# [Task goal]
Provide the number of lines below containing the word "para", without any other words.

Collected data entries:
>>>

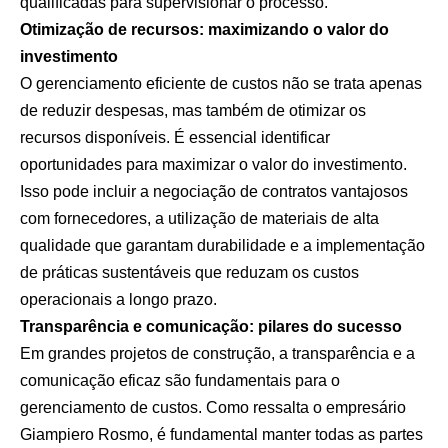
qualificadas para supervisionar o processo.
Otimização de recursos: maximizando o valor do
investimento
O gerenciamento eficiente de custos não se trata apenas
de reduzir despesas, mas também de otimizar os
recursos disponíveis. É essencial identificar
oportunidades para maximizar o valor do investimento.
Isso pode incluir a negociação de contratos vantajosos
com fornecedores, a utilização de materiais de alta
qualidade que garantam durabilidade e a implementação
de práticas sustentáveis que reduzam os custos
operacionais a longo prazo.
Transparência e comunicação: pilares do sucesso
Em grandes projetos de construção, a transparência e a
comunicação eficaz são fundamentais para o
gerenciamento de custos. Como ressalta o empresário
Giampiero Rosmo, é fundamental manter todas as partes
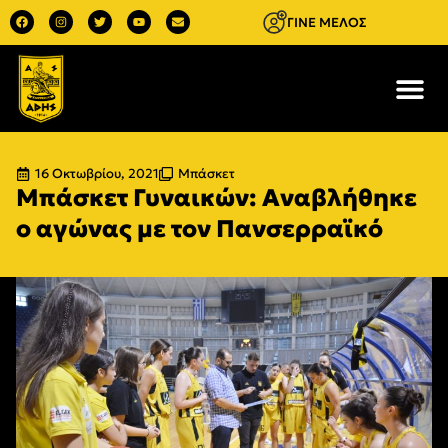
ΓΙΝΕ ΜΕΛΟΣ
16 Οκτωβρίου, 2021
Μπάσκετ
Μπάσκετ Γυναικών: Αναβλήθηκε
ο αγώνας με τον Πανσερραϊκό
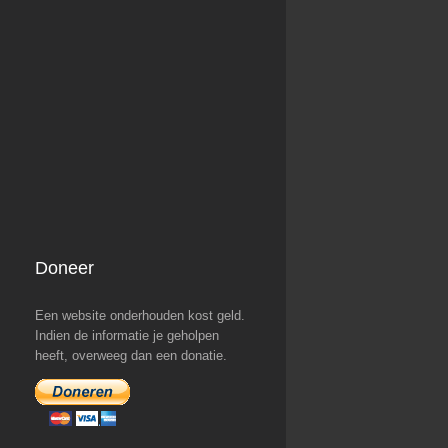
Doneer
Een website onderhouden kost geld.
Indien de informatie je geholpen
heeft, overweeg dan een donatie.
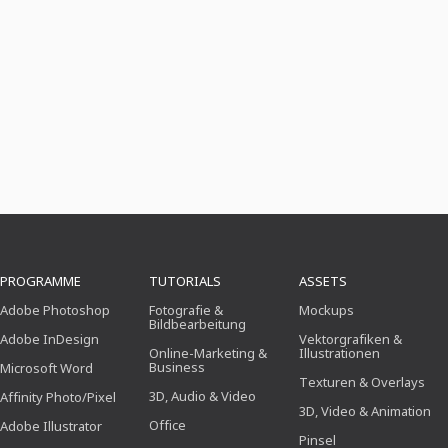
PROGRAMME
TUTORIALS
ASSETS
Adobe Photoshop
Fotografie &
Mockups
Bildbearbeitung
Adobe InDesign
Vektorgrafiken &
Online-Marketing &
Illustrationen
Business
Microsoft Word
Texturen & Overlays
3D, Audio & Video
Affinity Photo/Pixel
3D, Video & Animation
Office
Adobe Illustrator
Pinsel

<<<

# [Solution]
3